▸ QUOTED PASSAGE
---

Tutorial: Working with NetcdfFile
A NetcdfFile
provides read-only access to datasets through the netCDF API (to write data, use NetcdfFileWriteable
).
Use the static NetcdfFiles.open
methods to open a netCDF file, an HDF5 file, or any other file which has an IOServiceProvider
implementation that can read the file with the NetCDF API.
Use NetcdfDataset.openFile
for more general reading capabilities, including OPeNDAP, NcML, and THREDDS datasets.
Read access for some file types is provided through optional modules and must be included in your netCDF build as artifacts. To see what module you will need to include for your data, read more about CDM file types.
Opening a NetcdfFile
A simple way to open a NetcdfFile:
try (NetcdfFile ncfile = NetcdfFiles.open(pathToYourFileAsStr)) {
// Do cool stuff here
} catch (IOException ioe) {
// Handle less-cool exceptions here
logger.log(yourOpenNetCdfFileErrorMsgTxt, ioe);
}
The NetcdfFiles
class will open local files for which an IOServiceProvider
implementation exists.
The current set of files that can be opened by the CDM are here.
When you open any of these files, the IOSP populates the NetcdfFile
with a set of Variable
, Dimension
, Attribute
, and possibly Group
, Structure
, and EnumTypedef
objects that describe what data is available for reading from the file.

---

Recorded data
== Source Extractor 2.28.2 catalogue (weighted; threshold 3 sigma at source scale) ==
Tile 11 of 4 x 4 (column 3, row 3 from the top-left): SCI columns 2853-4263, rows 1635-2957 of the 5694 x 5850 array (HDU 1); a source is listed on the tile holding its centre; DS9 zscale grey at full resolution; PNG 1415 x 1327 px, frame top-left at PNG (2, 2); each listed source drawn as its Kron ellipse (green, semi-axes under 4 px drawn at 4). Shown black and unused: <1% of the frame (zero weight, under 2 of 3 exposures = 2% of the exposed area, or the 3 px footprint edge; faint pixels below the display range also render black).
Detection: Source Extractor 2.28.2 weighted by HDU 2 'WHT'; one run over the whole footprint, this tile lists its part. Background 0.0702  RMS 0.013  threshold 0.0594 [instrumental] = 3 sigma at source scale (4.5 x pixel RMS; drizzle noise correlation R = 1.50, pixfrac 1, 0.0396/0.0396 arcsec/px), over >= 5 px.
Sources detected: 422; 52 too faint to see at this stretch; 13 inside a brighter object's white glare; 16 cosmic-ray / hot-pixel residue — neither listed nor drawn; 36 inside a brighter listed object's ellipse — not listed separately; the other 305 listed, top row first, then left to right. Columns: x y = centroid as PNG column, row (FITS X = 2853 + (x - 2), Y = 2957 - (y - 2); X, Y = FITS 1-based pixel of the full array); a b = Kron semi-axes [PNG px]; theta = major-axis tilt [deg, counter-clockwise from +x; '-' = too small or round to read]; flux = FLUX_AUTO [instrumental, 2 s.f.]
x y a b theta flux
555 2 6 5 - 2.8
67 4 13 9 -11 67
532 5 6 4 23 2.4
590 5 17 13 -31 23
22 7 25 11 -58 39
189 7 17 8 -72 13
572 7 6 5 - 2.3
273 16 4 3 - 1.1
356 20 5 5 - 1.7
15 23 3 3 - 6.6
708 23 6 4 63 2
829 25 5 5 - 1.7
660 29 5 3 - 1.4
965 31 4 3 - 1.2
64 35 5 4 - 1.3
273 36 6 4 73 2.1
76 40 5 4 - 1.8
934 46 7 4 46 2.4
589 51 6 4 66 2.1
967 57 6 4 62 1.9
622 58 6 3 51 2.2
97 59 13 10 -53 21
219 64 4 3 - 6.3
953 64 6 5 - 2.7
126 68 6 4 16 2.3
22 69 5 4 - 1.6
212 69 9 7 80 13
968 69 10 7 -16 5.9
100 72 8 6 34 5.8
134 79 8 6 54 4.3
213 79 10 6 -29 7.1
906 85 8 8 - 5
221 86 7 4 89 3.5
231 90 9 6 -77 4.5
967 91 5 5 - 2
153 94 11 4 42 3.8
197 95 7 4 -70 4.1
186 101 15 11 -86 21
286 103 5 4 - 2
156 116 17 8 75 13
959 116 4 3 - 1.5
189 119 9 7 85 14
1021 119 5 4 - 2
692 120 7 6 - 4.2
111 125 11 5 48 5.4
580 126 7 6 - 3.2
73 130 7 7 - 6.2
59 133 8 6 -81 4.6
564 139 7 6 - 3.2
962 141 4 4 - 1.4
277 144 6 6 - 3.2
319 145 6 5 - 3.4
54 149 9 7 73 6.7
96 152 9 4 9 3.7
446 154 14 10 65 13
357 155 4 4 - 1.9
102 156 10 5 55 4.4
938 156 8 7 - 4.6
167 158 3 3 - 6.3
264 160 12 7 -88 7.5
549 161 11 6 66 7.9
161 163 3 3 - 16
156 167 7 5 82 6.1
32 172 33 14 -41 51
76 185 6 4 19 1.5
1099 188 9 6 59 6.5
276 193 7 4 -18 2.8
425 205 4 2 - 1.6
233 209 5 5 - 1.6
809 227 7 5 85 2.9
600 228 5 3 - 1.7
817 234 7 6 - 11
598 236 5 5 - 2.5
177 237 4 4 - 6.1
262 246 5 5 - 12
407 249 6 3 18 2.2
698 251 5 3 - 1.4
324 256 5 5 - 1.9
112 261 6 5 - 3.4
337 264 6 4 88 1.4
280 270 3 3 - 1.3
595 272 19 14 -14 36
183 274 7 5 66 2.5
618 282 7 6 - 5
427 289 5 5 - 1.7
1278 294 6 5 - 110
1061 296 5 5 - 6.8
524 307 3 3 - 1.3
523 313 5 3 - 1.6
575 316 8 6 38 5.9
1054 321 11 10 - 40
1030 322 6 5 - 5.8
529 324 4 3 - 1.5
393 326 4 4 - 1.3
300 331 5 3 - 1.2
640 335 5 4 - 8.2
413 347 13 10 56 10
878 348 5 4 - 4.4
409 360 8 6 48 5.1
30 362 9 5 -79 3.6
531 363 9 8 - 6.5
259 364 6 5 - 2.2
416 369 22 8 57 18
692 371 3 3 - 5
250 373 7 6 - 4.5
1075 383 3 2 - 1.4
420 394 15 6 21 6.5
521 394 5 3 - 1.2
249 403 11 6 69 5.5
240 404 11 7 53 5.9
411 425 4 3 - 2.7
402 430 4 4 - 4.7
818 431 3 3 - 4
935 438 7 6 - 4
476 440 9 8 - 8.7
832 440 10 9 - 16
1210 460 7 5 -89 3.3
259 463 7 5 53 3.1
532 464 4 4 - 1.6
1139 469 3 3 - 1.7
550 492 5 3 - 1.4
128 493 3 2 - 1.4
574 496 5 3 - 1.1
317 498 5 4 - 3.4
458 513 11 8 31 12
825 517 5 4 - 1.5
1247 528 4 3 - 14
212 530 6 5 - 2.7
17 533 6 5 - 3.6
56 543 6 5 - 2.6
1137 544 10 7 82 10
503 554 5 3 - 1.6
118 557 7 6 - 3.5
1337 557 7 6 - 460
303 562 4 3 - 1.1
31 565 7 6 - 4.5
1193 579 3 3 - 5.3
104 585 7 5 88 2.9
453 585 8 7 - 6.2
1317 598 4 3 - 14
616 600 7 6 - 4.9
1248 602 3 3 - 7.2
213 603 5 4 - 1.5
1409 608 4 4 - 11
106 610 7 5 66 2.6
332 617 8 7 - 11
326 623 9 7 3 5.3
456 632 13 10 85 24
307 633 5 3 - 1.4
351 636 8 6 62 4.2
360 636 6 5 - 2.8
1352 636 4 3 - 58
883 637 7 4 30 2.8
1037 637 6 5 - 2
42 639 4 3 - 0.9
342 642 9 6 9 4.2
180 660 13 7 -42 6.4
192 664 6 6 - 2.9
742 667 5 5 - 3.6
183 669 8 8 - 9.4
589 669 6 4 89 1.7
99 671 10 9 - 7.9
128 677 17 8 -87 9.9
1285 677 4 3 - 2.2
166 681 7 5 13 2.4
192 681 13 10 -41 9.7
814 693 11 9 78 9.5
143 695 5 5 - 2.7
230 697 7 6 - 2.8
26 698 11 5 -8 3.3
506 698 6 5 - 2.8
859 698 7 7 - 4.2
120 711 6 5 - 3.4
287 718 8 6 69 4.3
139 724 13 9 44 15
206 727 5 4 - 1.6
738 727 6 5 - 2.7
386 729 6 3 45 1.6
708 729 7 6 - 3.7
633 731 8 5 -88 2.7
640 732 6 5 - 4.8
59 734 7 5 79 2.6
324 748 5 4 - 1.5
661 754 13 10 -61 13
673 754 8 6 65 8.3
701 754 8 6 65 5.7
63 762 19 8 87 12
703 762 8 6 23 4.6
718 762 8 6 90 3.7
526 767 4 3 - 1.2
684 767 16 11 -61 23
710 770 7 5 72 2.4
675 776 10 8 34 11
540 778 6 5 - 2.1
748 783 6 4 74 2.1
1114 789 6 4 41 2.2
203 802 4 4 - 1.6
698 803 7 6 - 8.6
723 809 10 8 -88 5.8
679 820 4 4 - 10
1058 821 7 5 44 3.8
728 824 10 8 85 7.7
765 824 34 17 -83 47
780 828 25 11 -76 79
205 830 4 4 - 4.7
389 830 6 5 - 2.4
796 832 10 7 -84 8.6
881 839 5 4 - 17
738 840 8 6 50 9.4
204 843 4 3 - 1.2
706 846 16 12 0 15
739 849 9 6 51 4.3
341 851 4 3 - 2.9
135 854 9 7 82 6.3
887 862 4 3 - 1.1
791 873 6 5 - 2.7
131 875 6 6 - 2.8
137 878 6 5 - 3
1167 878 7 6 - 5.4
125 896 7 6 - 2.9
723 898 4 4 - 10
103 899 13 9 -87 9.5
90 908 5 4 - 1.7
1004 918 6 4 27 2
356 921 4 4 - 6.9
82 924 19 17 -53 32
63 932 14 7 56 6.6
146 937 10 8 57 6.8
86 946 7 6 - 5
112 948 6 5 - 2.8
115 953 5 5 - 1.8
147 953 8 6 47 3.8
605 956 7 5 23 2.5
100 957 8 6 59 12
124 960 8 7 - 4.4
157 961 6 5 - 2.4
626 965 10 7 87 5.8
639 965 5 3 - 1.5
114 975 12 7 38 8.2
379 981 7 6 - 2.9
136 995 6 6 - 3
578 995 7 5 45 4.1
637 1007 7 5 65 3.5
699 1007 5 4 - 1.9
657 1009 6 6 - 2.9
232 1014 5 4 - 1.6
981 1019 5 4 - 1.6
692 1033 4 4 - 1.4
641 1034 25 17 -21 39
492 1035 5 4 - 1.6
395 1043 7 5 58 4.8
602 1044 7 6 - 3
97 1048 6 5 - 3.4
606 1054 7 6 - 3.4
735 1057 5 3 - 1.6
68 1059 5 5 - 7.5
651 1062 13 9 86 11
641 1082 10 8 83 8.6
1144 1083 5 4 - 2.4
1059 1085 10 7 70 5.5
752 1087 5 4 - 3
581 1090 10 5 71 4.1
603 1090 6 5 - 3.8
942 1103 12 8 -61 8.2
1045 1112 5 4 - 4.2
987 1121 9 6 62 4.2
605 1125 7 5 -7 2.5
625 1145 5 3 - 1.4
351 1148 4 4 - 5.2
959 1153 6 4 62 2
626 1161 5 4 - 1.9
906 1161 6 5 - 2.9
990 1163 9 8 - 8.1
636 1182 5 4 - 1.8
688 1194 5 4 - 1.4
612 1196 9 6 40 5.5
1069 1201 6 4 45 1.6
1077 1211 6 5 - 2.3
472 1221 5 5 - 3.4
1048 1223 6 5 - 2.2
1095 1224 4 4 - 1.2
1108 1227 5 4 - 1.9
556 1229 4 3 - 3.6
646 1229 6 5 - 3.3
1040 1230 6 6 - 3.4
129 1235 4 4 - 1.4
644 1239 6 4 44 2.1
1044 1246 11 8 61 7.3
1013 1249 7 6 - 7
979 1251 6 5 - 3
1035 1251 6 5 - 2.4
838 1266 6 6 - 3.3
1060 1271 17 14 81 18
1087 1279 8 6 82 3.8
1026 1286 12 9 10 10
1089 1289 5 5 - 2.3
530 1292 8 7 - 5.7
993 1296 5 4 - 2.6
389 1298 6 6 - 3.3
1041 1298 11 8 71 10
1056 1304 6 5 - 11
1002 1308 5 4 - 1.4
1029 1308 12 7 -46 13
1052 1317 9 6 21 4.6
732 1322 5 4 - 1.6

---

▸ TASK PROMPT
Reproduce the NetcdfFile tutorial from "Use the static" to "the NetCDF API.", but swap "HDF5 file" for "GRIB file".

▸ SOLVED EXERCISE
Use the static NetcdfFiles.open
methods to open a netCDF file, an GRIB file, or any other file which has an IOServiceProvider
implementation that can read the file with the NetCDF API.